Opaque enables a Never Decrypt Data Lake running computation on top of existing cloud infrastructure. In particular, Opaque offers rich analytics built on top of Apache Spark that computes only on encrypted data. Opaque leverages secure enclaves to ensure that the entire software stack (outside of the enclave) cannot access plaintext, decrypted data, promising greater security than existing cloud solutions.
Researchers
- Chester Leung, UC Berkeley
- Fletcher Liverance, Amazon
- Raluca Ada Popa, UC Berkeley
- Rishabh Poddar, UC Berkeley
- Wenting Zheng, UC Berkeley
Overview
Since customer data is often private or confidential, there is a strong need to keep data encrypted while computing on it. For example, an organization storing sensitive data on AWS, such as a data lake, might want to keep this data encrypted at all times, run analytics on it while keeping it encrypted, and only share the results with others according to some privacy policies it sets. Similarly, often organizations want to run aggregate analytics on sensitive data from different sources which cannot be shared, so they could conduct such analytics on encrypted data.
To tackle this problem, we are designing and building a prototype for a “Never Decrypt Data Lake” within our open-source platform MC2 . The proposed project leverages hardware enclaves to perform data analytics in a way that the software stack outside of an enclave cannot access decrypted data, but only encrypted data.

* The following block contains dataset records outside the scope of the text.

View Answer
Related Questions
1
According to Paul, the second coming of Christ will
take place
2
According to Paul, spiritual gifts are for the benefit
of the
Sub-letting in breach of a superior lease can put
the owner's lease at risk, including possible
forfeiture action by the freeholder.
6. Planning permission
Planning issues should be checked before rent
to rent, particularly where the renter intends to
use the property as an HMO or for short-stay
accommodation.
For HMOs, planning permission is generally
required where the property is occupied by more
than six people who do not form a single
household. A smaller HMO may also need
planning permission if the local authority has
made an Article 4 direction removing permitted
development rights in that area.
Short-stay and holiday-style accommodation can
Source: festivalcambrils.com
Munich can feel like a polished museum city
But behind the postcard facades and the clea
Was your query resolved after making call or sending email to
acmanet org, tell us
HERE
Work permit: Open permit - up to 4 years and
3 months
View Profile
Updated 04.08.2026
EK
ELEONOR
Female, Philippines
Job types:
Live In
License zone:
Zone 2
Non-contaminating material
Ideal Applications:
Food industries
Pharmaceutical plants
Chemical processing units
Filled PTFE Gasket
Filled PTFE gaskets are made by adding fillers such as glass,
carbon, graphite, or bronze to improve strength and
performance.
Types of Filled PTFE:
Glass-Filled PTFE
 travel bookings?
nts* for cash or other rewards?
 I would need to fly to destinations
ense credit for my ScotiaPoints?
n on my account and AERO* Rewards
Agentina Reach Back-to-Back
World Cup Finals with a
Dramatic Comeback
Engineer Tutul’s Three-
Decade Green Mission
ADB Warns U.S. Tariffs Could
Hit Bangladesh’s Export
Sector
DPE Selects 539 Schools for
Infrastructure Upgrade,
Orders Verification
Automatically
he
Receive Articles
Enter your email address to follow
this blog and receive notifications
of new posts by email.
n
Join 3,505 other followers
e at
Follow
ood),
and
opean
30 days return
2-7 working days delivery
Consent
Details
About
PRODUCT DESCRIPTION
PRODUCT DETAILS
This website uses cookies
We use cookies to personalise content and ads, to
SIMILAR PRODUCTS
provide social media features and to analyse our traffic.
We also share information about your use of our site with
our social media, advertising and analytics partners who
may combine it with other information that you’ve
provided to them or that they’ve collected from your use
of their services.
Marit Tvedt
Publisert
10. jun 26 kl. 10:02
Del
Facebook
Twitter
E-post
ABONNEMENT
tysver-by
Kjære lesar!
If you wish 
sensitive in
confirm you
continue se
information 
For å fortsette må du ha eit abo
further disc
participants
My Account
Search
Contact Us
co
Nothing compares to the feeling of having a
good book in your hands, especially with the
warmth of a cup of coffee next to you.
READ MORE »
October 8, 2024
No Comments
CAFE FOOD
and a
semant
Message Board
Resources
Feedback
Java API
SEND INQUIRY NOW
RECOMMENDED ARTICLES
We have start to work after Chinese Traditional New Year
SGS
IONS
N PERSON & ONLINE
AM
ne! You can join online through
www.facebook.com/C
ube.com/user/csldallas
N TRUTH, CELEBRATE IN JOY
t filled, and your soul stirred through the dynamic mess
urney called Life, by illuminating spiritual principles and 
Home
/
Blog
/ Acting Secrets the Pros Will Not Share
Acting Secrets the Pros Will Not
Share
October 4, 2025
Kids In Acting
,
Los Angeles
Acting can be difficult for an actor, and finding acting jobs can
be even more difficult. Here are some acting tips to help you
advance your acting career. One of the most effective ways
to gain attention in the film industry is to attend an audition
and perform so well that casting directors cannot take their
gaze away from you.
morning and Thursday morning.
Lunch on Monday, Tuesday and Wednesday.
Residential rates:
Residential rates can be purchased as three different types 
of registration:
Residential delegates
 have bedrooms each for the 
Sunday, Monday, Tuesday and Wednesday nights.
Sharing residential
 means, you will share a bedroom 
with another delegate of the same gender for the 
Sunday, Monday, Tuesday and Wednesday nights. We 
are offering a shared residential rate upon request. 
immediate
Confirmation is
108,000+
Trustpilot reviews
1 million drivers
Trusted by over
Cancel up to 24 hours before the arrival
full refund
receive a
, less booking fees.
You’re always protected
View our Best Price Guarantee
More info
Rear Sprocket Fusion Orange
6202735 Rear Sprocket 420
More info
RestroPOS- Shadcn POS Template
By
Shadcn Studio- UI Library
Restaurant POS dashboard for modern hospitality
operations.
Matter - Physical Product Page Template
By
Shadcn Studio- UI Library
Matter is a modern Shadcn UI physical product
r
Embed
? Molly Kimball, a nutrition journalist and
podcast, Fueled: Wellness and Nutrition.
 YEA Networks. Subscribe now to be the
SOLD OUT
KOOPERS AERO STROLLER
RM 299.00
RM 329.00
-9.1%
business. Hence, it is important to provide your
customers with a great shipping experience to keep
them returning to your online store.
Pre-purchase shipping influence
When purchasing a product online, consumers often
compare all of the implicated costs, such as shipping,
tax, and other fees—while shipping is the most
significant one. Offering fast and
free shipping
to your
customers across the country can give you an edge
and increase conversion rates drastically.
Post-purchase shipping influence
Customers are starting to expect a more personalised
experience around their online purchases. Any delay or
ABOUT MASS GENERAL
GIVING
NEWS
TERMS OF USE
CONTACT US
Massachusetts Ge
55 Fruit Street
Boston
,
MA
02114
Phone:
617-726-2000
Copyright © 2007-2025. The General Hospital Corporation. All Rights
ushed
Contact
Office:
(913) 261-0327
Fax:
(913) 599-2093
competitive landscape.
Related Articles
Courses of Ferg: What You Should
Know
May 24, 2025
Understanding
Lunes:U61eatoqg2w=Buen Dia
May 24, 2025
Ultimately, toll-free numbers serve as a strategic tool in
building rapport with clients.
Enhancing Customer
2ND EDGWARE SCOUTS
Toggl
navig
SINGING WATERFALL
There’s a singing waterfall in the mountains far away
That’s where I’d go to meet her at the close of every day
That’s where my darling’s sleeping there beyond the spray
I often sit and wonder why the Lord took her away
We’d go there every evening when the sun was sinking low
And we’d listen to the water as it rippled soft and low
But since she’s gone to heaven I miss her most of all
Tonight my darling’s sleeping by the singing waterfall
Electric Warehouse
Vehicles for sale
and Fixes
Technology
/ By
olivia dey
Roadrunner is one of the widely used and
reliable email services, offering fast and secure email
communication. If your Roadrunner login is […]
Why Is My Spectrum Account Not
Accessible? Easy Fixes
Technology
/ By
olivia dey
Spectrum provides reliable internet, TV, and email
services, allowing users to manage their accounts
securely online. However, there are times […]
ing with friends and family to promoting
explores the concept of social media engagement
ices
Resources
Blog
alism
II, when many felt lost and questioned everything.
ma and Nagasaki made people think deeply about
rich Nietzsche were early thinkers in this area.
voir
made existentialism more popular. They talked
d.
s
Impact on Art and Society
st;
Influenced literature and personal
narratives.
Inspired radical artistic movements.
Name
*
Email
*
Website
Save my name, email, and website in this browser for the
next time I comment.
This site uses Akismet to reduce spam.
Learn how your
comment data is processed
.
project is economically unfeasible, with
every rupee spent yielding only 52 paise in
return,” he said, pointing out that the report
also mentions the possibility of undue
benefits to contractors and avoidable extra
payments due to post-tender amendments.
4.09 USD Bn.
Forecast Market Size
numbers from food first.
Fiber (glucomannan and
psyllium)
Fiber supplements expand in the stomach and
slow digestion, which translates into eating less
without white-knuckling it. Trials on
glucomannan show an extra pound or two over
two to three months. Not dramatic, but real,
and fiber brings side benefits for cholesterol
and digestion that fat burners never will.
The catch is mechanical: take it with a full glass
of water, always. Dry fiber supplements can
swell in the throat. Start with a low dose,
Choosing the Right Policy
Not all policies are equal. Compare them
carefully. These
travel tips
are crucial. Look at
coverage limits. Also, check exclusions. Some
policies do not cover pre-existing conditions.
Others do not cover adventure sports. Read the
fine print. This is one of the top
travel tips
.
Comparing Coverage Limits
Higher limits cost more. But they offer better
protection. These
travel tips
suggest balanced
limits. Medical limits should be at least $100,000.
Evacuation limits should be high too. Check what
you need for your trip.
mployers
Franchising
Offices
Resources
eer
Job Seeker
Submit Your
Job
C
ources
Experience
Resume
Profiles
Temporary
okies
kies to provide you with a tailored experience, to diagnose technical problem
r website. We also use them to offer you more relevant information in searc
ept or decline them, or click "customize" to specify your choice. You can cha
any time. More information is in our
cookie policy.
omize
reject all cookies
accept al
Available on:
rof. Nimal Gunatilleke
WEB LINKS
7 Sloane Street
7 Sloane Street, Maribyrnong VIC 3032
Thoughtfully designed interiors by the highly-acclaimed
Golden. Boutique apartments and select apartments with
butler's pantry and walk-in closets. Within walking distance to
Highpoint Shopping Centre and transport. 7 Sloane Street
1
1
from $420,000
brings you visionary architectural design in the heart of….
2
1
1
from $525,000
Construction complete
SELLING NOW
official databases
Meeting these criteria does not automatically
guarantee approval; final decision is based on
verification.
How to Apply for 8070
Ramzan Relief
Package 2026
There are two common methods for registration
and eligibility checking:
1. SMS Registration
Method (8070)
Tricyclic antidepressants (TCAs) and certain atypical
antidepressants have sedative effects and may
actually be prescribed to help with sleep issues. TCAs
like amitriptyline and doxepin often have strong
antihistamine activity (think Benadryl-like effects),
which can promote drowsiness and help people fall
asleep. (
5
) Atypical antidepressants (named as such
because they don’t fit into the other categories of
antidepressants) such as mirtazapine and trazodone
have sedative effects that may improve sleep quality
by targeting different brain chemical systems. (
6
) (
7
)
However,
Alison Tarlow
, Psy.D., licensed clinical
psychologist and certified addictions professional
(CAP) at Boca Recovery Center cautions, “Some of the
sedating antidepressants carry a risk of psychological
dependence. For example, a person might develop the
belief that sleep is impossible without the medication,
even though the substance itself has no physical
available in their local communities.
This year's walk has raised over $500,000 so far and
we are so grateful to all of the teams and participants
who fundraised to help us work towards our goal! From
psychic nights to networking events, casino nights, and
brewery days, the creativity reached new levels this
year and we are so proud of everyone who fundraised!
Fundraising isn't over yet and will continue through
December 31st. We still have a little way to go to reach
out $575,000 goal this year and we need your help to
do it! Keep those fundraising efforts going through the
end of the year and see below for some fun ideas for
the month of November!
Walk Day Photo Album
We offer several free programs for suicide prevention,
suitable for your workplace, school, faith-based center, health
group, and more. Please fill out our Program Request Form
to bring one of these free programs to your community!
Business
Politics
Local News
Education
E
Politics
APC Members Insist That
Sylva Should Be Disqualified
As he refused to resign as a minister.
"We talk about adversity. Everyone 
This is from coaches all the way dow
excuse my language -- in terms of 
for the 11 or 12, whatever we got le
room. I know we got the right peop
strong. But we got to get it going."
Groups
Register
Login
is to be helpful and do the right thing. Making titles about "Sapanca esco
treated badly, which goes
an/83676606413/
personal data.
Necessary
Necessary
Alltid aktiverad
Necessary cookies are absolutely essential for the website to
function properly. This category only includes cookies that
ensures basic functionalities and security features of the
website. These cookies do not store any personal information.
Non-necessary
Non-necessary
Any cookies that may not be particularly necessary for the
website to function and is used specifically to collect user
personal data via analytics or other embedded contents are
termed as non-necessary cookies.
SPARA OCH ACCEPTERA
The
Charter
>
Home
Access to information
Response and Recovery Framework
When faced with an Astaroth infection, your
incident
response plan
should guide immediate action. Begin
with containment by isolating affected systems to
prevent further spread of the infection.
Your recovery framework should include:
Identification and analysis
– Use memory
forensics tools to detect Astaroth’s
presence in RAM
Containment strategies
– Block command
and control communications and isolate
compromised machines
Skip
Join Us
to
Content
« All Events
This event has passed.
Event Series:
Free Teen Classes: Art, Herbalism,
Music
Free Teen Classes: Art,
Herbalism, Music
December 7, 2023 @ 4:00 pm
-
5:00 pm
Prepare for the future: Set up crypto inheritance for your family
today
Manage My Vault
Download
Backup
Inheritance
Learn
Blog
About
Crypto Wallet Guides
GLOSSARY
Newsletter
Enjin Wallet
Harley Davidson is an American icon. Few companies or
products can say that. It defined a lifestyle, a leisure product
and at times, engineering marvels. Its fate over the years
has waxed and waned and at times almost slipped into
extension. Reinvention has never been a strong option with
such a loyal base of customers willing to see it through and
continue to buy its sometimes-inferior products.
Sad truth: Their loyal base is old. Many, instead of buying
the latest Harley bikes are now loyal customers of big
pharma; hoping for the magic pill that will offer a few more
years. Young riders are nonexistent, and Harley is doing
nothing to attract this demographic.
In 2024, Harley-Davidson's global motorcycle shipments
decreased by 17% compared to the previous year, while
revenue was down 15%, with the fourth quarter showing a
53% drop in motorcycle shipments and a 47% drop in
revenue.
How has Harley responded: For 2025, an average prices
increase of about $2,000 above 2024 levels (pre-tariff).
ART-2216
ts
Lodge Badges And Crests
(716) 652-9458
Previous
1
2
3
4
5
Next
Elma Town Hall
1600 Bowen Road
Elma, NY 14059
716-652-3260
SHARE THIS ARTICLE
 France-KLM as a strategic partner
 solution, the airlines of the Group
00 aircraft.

Only the code loaded in an enclave (such as analytics operators) can access decrypted data, and any transfer of the data or computation results outside of the enclave will first encrypt the data.
While the use of hardware enclaves provides greater security, it does come with a higher performance cost. In particular, in prior work we’ve found that a system providing outsourced computation with data encryption, authentication and computation verification incurs up to a 3.3x overhead. A system providing outsourced computation additionally incurs only network transfer overhead linear in the data size compared to a system performing computation locally.